What the task requires: All entries are to be copied exactly, with pictures removed.

Data for review:

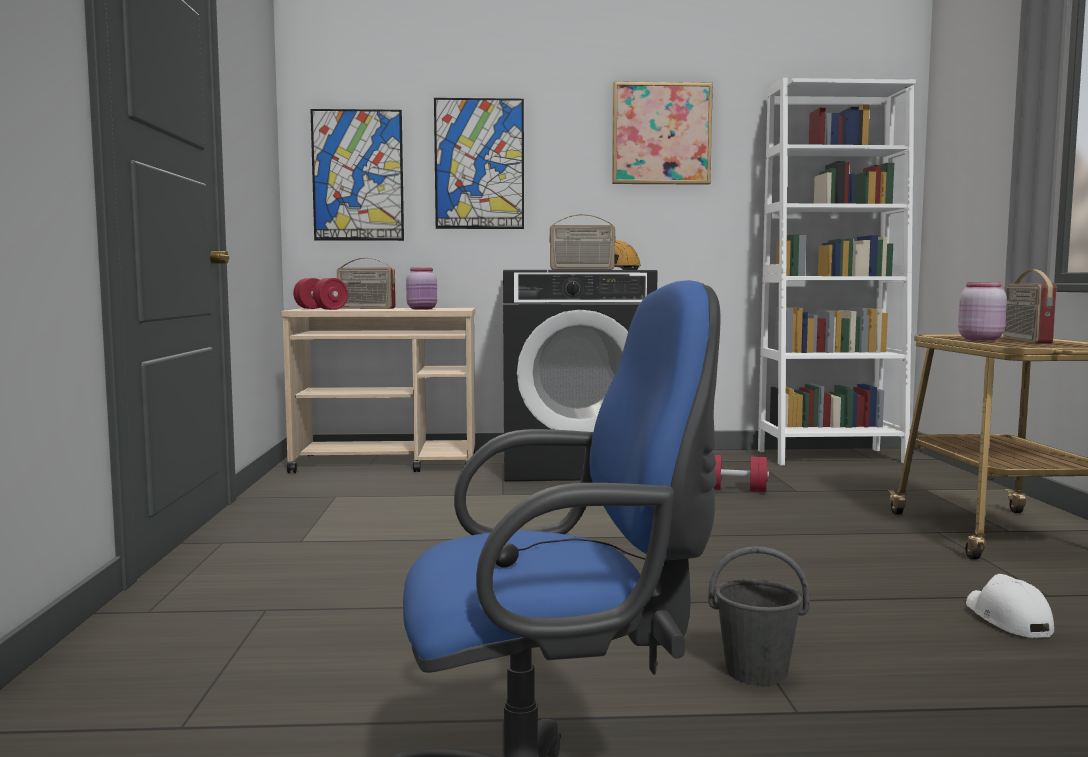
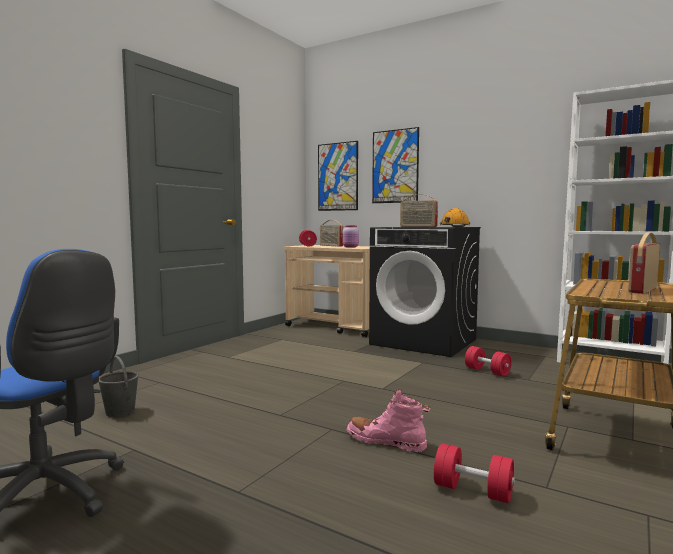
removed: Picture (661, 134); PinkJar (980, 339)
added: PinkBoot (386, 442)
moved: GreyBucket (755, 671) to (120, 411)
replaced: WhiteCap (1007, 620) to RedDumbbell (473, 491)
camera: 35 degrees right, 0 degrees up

Solution to the exercise:
removed: Picture (661, 134); PinkJar (980, 339)
added: PinkBoot (386, 442)
moved: GreyBucket (755, 671) to (120, 411)
replaced: WhiteCap (1007, 620) to RedDumbbell (473, 491)
camera: 35 degrees right, 0 degrees up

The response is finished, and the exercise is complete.